**Extracted text:**

In this paper, we propose a reinforcement-learning-based parameter adaptation method (RLAM) by embedding a deep deterministic policy gradient (DDPG) [15] into the process of PSO. In the proposed method, there are two neural networks: the actor network and the action-value network. The actor network is trained to help the particles in the PSO choose their best parameters according to their states. The action-value network is trained to evaluate the performance of the actor network and provide gradients for the training of the actor network. The input of the actor network includes three parts: the percentage of iterations, the percentage of no-improvement iterations, and the diversity of the swarm. All the particles will be divided into several groups, and each group has their own action generated by the actor network. Typically, the action controls w, c1, and c2 in the PSO, but it has the ability to control any parameters if needed. A reward function is needed to train the two networks. The design is very simple and targeted at encouraging the PSO to obtain a better solution in every iteration. The whole process of training and utilizing the two networks is described in “Deep deterministic policy gradient”.

To evaluate the performance of the method proposed in this paper, three sets of experiments were designed: 1. Six particle swarm algorithm variants were selected, and their performances combined with the RLAM were compared with their original performances. 2. The RLAM was combined with the original PSO and compared with other adaptation methods. 3. A new reinforcement-learning-based PSO (RLPSO) was designed based on this method, and its performance was compared with five particle swarm variants and several advanced algorithms proposed in recent years. These experiments verified the effectiveness of the RLAM.

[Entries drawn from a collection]
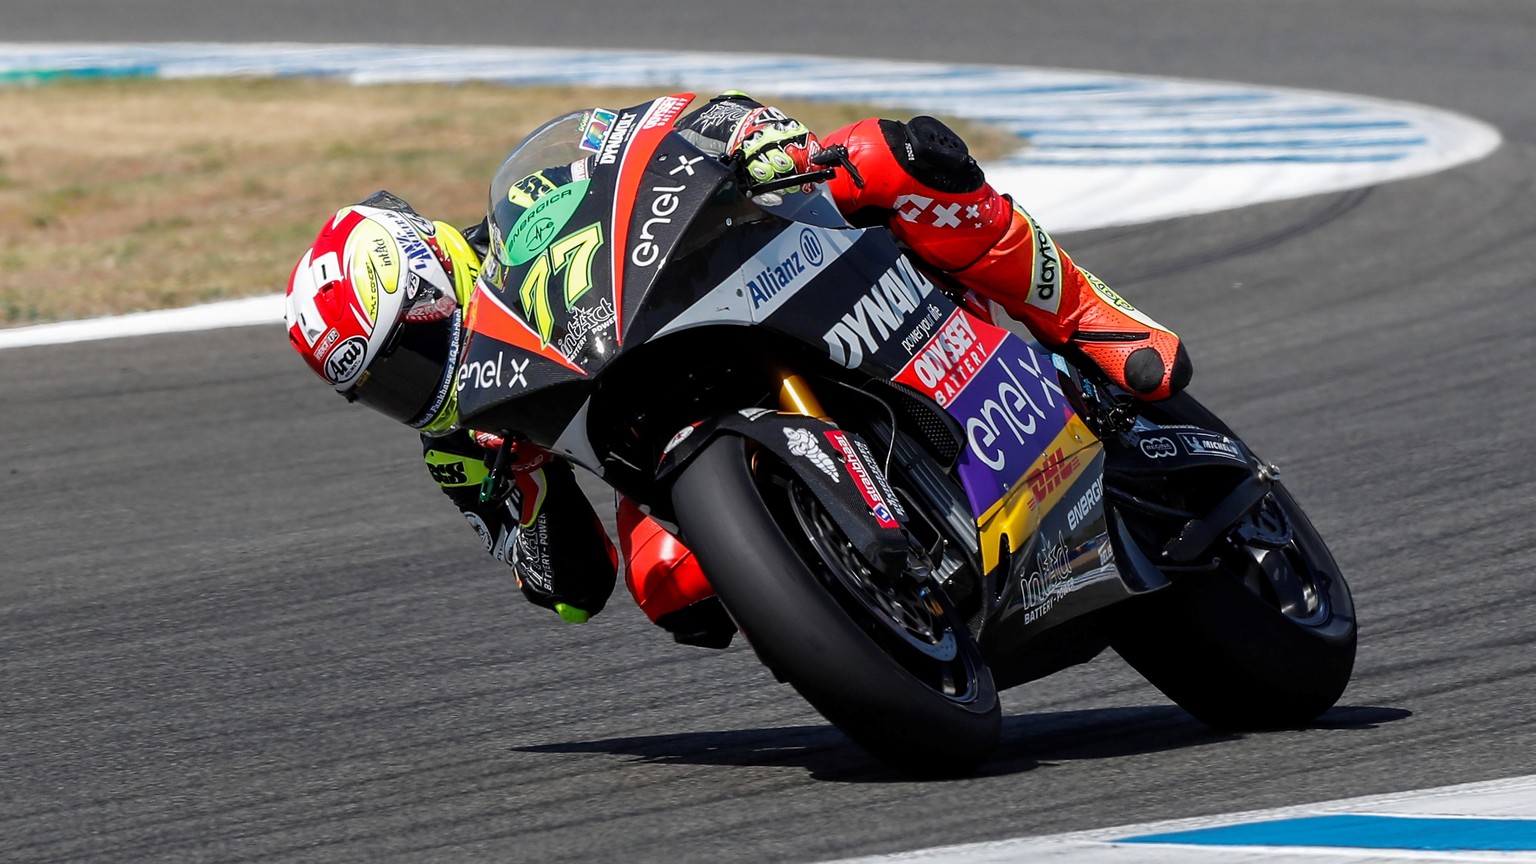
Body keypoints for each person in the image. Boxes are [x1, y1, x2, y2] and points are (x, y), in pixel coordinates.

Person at [283, 92, 1192, 647]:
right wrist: (517, 500)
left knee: (890, 153)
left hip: (762, 272)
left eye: (413, 343)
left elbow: (651, 130)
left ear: (437, 267)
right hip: (664, 428)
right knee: (670, 586)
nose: (418, 378)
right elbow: (574, 591)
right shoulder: (466, 437)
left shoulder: (532, 201)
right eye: (388, 384)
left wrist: (754, 135)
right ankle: (845, 595)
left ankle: (1091, 319)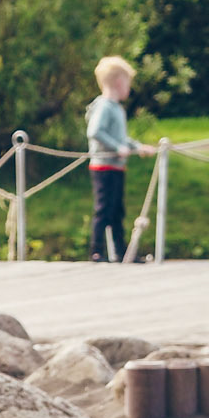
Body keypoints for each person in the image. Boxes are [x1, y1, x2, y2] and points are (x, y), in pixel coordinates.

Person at [85, 55, 151, 263]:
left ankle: (121, 252)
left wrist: (137, 147)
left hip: (116, 167)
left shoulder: (117, 108)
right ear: (119, 81)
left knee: (117, 211)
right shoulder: (104, 106)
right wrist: (116, 148)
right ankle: (97, 251)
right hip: (104, 167)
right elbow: (95, 131)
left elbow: (121, 138)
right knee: (103, 209)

**Your tasks:**
A: From the RLAM excerpt, copy word for word the part that opens with the words containing "To evaluate the performance of the method" and closes with "of the RLAM.".
B: According to the RLAM excerpt, what three parts make up the input of the actor network?
C: Translate this sentence from the RLAM excerpt into Spanish: "The actor network is trained to help the particles in the PSO choose their best parameters according to their states."

**Task-by-task solutions:**
A:
To evaluate the performance of the method proposed in this paper, three sets of experiments were designed: 1. Six particle swarm algorithm variants were selected, and their performances combined with the RLAM were compared with their original performances. 2. The RLAM was combined with the original PSO and compared with other adaptation methods. 3. A new reinforcement-learning-based PSO (RLPSO) was designed based on this method, and its performance was compared with five particle swarm variants and several advanced algorithms proposed in recent years. These experiments verified the effectiveness of the RLAM.

B: The percentage of iterations, the percentage of no-improvement iterations, and the diversity of the swarm.

C: La red actor se entrena para ayudar a las partículas del PSO a elegir sus mejores parámetros según sus estados.